Browsing the Web on a mobile device such as a phone is a mixed experience at best. Some website designers provide stripped-down mobile version of their sites containing just the essential text and navigation elements; others make little or no effort to be mobile-friendly, meaning surfers have to download every annoying logo, photo, and advertisement to get to the good stuff. If you’re paying for data by the kilobyte—as most mobile subscribers in Europe still do—that makes browsing on your phone prohibitively expensive, which in turn bodes ill for innovation and entrepreneurship on the mobile Web.
The World Wide Web Consortium is trying to turn the situation around. The Cambridge, MA-based nonprofit organization, which has functioned for 13 years as the Web’s central standards body and clearinghouse, is on a big push this week to promulgate a set of Mobile Web Best Practices designed to enhance users’ experiences of the Web on cell phones and other mobile devices. Yesterday the consortium launched an early version of its mobileOK Checker, a Web-based service that screens other Web pages for compliance with the best practices. And today, W3C director Tim Berners-Lee warned in a keynote speech at the Mobile Internet World convention in Boston that without a cooperative effort to make Web content browsable on as many different devices as possible, the mobile Web could become a collection of private “walled gardens.”
“From the beginning, the W3C has fought the ‘best viewed with 800×600 screen’ buttons, and any design patterns which disenfranchise different devices,” Berners-Lee said in a transcript released prior to his speech. “The Mobile Web Initiative is the work we have to do now…..It is part of a general strategic principle of keeping the information which is such a huge form of capital in the world in as powerful and reusable [a] form as we can, for the future generations and people who don’t currently have access.”
I talked yesterday with Dominique Hazaël-Massieux, activity lead for W3C’s Mobile Web Initiative. He said the point of the group’s work isn’t to dictate how websites should be designed, but “to give guidance for people who want to make their content friendly for mobile devices.” After two years of work, the organization believes that its mobileOK standard is ready for implementation, Hazaël-Massieux says.
Getting the standard ready was no easy task, given the huge diversity of devices that can access the Web today, with screens of all sizes and interfaces of varying flexibility.
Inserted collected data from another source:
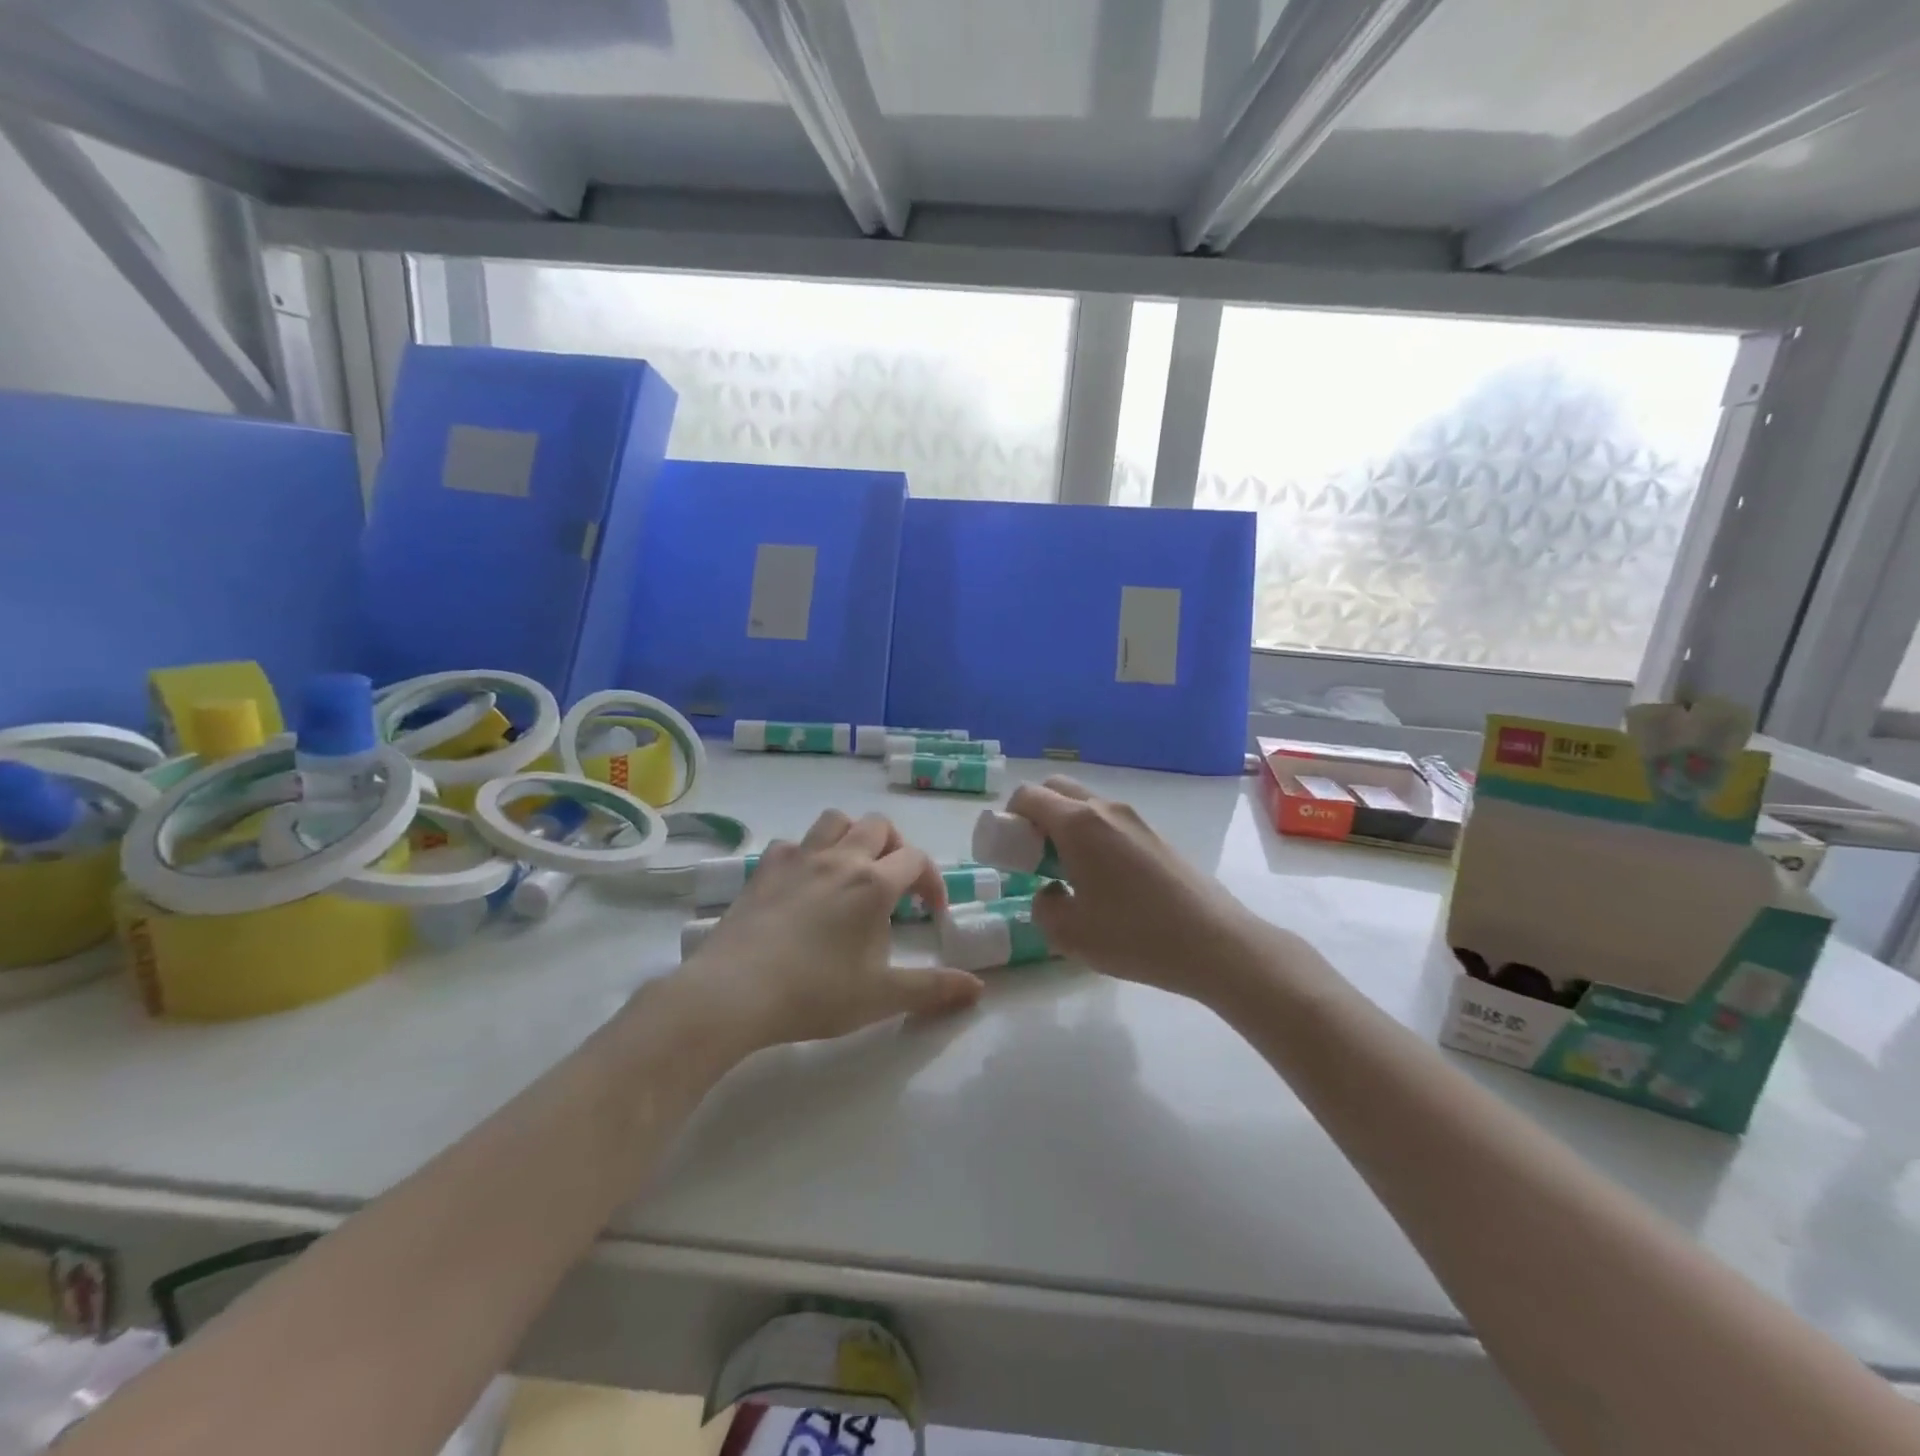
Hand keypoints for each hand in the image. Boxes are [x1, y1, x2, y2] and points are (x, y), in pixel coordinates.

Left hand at [677, 810, 983, 1048]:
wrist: (733, 992)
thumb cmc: (814, 994)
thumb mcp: (881, 997)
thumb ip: (932, 989)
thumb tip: (978, 988)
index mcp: (874, 884)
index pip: (916, 859)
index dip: (932, 881)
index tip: (932, 912)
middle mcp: (840, 858)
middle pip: (879, 826)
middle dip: (896, 848)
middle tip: (895, 884)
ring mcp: (799, 858)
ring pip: (836, 820)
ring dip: (853, 836)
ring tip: (854, 869)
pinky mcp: (765, 868)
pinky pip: (794, 842)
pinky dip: (808, 852)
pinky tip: (805, 882)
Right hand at [1010, 777, 1271, 1006]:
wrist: (1214, 943)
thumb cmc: (1134, 935)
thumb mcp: (1069, 933)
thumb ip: (1043, 906)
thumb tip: (1051, 891)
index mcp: (1078, 824)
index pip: (1028, 795)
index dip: (1008, 817)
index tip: (1009, 850)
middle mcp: (1105, 809)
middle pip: (1057, 789)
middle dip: (1036, 814)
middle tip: (1034, 856)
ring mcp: (1135, 819)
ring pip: (1086, 805)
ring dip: (1066, 826)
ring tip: (1070, 873)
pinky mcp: (1156, 836)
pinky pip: (1110, 823)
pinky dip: (1093, 837)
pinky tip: (1105, 883)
But there are some issues common to all these platforms, Hazaël-Massieux says. “In most cases today, when you use your mobile device to get onto the Web, the bandwidth won’t be that great, and the latency [waiting time] in the network will be pretty big. And in many countries, it’s very rare to have flat-rate data access, which means that downloading actually costs you money. So one of the big areas [for the mobileOK standard] is giving advice on how not to waste bandwidth—for example, by getting rid of embedded comments that are not going to be used or read by the mobile browser, or which CSS style sheets you should use and which you should be avoiding, or making the best use of caching so that a user won’t have to reload a page that he just downloaded not so long ago.”
The help of W3C member companies such as Nokia, Google, and Opera Software (maker of the Opera browser) has been crucial in assembling the MobileOK standard, says Hazaël-Massieux. Companies are beginning to recognize, he says, that the walled-garden approach, while seductive, isn’t good for long-term innovation or profit.
“One of the criticisms of the Web on mobile devices that has been around for quite a while is the existence of these walled gardens where the operators would only give you access to websites that they produced or subsidized,” he says. “That has been hurting the usage of the Web on mobile devices, because users aren’t always terribly interested in what their operators think they should be interested in. This idea of keeping things very closed still has some supporters. But one thing Tim is very much arguing for is opening up the mobile Web as a platform and making it something that can trigger innovation.”
Rather than just being in the business of getting people to download data, mobile operators and content providers who sign on to the mobileOK standards “can trigger innovation and new ways of shaping the Web that didn’t exist before,” says Hazaël-Massieux.